TASK REQUIREMENTS: Reproduce the data below word for word, leaving out the pictures.

INPUT DATA:

++++++

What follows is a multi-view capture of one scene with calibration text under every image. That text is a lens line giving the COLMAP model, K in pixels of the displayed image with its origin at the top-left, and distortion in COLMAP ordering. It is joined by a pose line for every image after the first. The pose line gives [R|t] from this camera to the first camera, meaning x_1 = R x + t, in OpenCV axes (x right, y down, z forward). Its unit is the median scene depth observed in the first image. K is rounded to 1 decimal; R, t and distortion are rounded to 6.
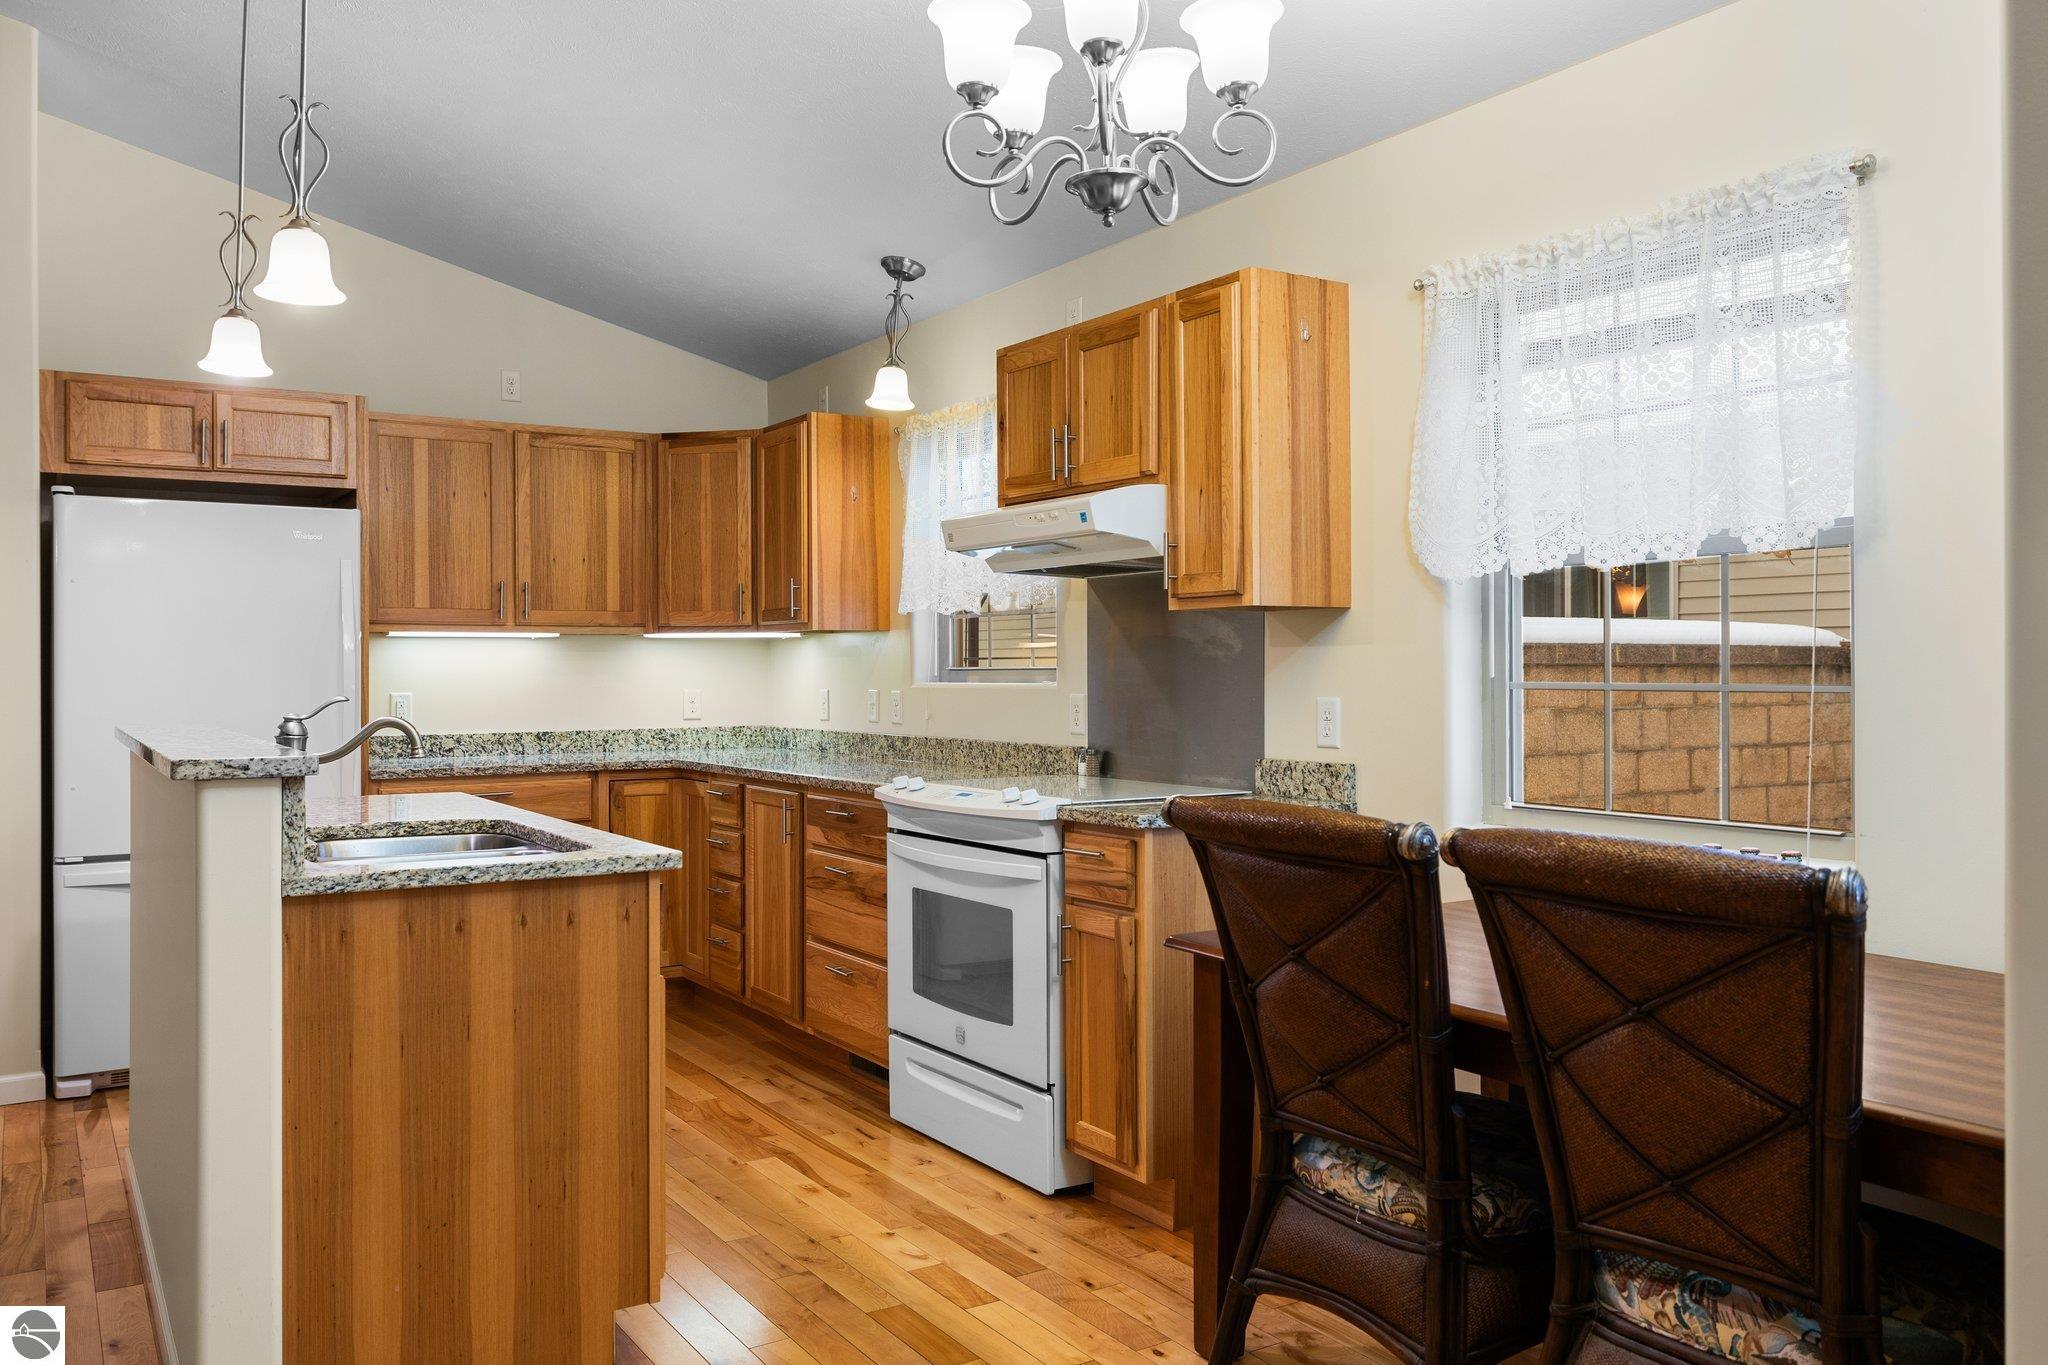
lens RADIAL K [[1553.7, 0, 1011.7], [0, 1553.7, 675.1], [0, 0, 1]] dist [-0.004066, -0.000009]
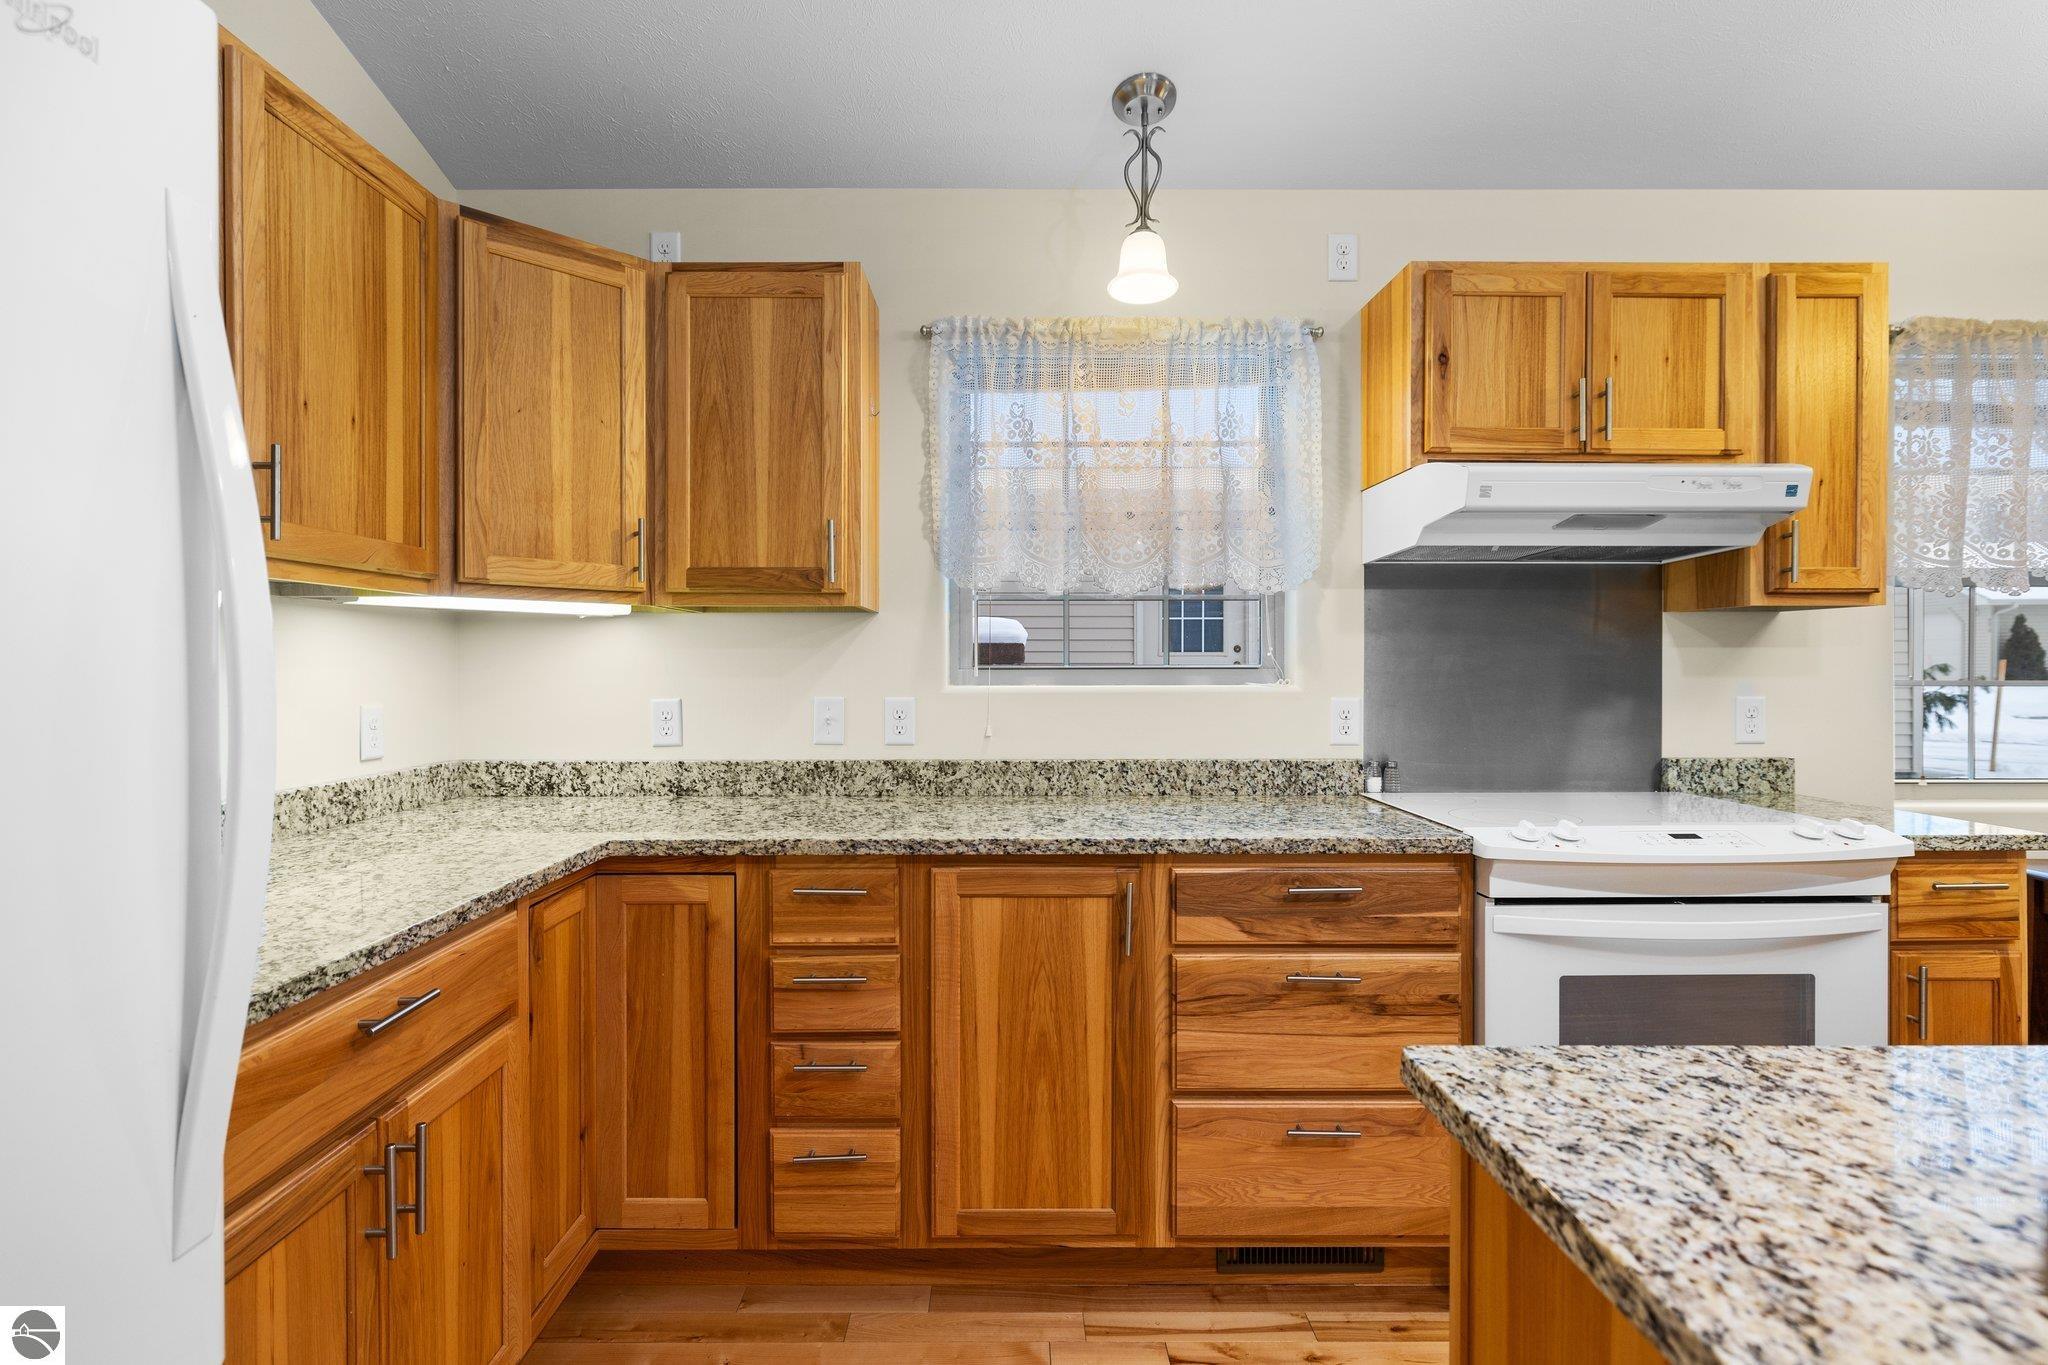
lens RADIAL K [[996.9, 0, 1009.3], [0, 996.9, 670.7], [0, 0, 1]] dist [-0.003841, -0.000182]
pose [[0.538066, -0.001580, 0.842901, -0.591589], [0.001088, 0.999999, 0.001180, -0.003915], [-0.842902, 0.000282, 0.538067, 0.983777]]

++++++

EXPECTED ANSWER:
What follows is a multi-view capture of one scene with calibration text under every image. That text is a lens line giving the COLMAP model, K in pixels of the displayed image with its origin at the top-left, and distortion in COLMAP ordering. It is joined by a pose line for every image after the first. The pose line gives [R|t] from this camera to the first camera, meaning x_1 = R x + t, in OpenCV axes (x right, y down, z forward). Its unit is the median scene depth observed in the first image. K is rounded to 1 decimal; R, t and distortion are rounded to 6.
lens RADIAL K [[1553.7, 0, 1011.7], [0, 1553.7, 675.1], [0, 0, 1]] dist [-0.004066, -0.000009]
lens RADIAL K [[996.9, 0, 1009.3], [0, 996.9, 670.7], [0, 0, 1]] dist [-0.003841, -0.000182]
pose [[0.538066, -0.001580, 0.842901, -0.591589], [0.001088, 0.999999, 0.001180, -0.003915], [-0.842902, 0.000282, 0.538067, 0.983777]]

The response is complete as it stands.